# [Your objective]
Copy out exactly the lines below that run from the one holding "(i) d<sub>k</sub>(G) = 1;" to the one holding "2 ≤ e<sub>k</sub>(G).", keeping both of those lines and no others.

# [Material shown]
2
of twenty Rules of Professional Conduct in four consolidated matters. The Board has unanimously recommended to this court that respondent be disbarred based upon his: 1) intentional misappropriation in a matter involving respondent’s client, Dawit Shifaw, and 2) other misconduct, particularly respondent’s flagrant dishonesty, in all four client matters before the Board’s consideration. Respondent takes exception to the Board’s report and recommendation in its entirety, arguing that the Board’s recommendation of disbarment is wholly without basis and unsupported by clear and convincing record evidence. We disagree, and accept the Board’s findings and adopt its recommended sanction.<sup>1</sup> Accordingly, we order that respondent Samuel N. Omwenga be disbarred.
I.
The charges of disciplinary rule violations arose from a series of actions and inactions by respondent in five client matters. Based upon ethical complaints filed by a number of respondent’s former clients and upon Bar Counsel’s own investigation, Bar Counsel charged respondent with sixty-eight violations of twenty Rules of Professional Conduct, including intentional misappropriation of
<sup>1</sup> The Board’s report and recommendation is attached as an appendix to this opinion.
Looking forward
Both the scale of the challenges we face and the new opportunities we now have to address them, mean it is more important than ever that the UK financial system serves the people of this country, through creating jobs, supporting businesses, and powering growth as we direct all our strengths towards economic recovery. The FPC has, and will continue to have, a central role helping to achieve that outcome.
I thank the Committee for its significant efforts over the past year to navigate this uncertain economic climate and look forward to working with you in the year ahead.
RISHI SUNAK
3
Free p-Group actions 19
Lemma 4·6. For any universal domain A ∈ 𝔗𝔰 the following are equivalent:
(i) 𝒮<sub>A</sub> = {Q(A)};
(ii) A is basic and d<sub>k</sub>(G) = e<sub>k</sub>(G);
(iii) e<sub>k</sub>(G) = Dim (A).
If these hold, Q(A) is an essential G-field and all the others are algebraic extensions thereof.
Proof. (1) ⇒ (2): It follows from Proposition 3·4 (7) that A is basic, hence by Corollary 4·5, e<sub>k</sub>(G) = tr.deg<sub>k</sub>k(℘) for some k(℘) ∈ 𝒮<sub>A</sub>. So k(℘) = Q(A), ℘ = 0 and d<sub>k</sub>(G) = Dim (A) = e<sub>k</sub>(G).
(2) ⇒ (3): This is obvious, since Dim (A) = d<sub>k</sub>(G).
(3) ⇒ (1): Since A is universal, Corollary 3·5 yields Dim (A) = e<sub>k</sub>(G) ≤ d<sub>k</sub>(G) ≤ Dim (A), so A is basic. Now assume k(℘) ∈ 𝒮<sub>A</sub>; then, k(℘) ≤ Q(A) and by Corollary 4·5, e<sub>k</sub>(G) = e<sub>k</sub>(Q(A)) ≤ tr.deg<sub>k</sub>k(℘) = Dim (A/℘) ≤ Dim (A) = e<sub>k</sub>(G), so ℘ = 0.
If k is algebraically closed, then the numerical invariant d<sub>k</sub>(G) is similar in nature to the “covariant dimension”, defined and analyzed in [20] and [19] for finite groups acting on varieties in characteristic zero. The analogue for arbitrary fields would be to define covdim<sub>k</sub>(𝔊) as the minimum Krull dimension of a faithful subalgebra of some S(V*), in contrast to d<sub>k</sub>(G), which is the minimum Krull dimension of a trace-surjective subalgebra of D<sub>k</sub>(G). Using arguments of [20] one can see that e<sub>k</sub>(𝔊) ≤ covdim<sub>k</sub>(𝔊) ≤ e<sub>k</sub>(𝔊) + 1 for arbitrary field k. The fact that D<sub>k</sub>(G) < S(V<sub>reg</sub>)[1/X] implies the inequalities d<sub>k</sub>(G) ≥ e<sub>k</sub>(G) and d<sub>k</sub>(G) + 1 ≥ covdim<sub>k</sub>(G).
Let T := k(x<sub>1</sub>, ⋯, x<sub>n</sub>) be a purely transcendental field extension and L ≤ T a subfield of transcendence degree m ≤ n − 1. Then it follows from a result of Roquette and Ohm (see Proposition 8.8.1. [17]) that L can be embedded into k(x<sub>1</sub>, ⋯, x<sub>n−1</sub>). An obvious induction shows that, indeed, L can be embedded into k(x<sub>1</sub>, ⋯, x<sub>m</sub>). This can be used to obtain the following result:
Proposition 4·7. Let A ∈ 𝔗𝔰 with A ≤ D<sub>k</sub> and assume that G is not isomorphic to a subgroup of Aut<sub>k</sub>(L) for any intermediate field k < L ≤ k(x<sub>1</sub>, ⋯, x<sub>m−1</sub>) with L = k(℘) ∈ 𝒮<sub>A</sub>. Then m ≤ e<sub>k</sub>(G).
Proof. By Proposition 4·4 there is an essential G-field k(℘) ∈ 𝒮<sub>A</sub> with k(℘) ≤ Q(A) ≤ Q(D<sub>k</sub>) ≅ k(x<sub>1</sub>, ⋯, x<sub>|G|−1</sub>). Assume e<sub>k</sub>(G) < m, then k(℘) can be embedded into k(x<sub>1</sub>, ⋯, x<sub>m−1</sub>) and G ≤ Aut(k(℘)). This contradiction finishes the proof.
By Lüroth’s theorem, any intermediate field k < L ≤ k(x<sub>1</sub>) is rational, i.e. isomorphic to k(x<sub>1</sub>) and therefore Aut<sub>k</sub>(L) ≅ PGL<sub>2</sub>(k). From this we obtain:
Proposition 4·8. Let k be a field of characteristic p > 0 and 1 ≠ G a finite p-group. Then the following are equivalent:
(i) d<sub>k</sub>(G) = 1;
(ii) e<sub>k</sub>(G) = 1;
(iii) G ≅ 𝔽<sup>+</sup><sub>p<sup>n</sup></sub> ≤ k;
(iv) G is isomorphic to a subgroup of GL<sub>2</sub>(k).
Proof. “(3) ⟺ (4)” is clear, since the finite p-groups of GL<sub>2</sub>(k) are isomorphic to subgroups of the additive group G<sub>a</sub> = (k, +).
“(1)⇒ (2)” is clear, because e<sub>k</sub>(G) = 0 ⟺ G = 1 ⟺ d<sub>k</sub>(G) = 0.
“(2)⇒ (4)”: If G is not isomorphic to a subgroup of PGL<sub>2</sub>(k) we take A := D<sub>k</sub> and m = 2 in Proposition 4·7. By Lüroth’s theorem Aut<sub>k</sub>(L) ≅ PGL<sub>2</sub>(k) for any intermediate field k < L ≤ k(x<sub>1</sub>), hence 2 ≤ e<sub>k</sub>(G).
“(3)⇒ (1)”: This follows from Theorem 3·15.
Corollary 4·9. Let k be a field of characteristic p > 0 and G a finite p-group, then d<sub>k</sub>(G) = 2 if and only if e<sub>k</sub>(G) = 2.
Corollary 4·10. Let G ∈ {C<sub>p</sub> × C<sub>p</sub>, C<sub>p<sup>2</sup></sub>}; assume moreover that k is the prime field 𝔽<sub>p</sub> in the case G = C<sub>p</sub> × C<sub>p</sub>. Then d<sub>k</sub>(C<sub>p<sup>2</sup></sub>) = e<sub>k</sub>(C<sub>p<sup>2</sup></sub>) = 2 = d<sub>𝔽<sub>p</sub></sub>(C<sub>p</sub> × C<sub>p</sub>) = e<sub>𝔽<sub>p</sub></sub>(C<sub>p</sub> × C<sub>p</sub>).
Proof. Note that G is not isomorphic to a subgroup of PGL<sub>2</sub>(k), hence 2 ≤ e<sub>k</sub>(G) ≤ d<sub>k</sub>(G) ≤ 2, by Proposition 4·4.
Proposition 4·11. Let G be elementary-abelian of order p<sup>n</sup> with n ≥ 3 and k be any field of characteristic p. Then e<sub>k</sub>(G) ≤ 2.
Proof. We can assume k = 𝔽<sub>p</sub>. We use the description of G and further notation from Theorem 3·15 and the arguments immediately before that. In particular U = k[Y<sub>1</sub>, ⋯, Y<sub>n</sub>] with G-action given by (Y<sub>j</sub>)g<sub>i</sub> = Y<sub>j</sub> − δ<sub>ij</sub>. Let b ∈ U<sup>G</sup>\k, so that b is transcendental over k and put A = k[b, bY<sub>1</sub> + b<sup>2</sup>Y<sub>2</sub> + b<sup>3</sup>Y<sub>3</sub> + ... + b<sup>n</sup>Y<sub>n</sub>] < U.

# [Answer section]
(i) d<sub>k</sub>(G) = 1;
(ii) e<sub>k</sub>(G) = 1;
(iii) G ≅ 𝔽<sup>+</sup><sub>p<sup>n</sup></sub> ≤ k;
(iv) G is isomorphic to a subgroup of GL<sub>2</sub>(k).
Proof. “(3) ⟺ (4)” is clear, since the finite p-groups of GL<sub>2</sub>(k) are isomorphic to subgroups of the additive group G<sub>a</sub> = (k, +).
“(1)⇒ (2)” is clear, because e<sub>k</sub>(G) = 0 ⟺ G = 1 ⟺ d<sub>k</sub>(G) = 0.
“(2)⇒ (4)”: If G is not isomorphic to a subgroup of PGL<sub>2</sub>(k) we take A := D<sub>k</sub> and m = 2 in Proposition 4·7. By Lüroth’s theorem Aut<sub>k</sub>(L) ≅ PGL<sub>2</sub>(k) for any intermediate field k < L ≤ k(x<sub>1</sub>), hence 2 ≤ e<sub>k</sub>(G).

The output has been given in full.